SOURCE DATA section start

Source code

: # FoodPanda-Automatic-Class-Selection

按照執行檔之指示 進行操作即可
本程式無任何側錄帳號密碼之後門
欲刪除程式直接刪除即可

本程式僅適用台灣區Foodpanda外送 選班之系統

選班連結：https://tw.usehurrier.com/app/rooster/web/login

SOURCE DATA section end

■ ABOUT THIS EXERCISE: Count the lines in the items above that contain the string "rooster". Give only the number.

■ RESULT OF THIS EXERCISE: 1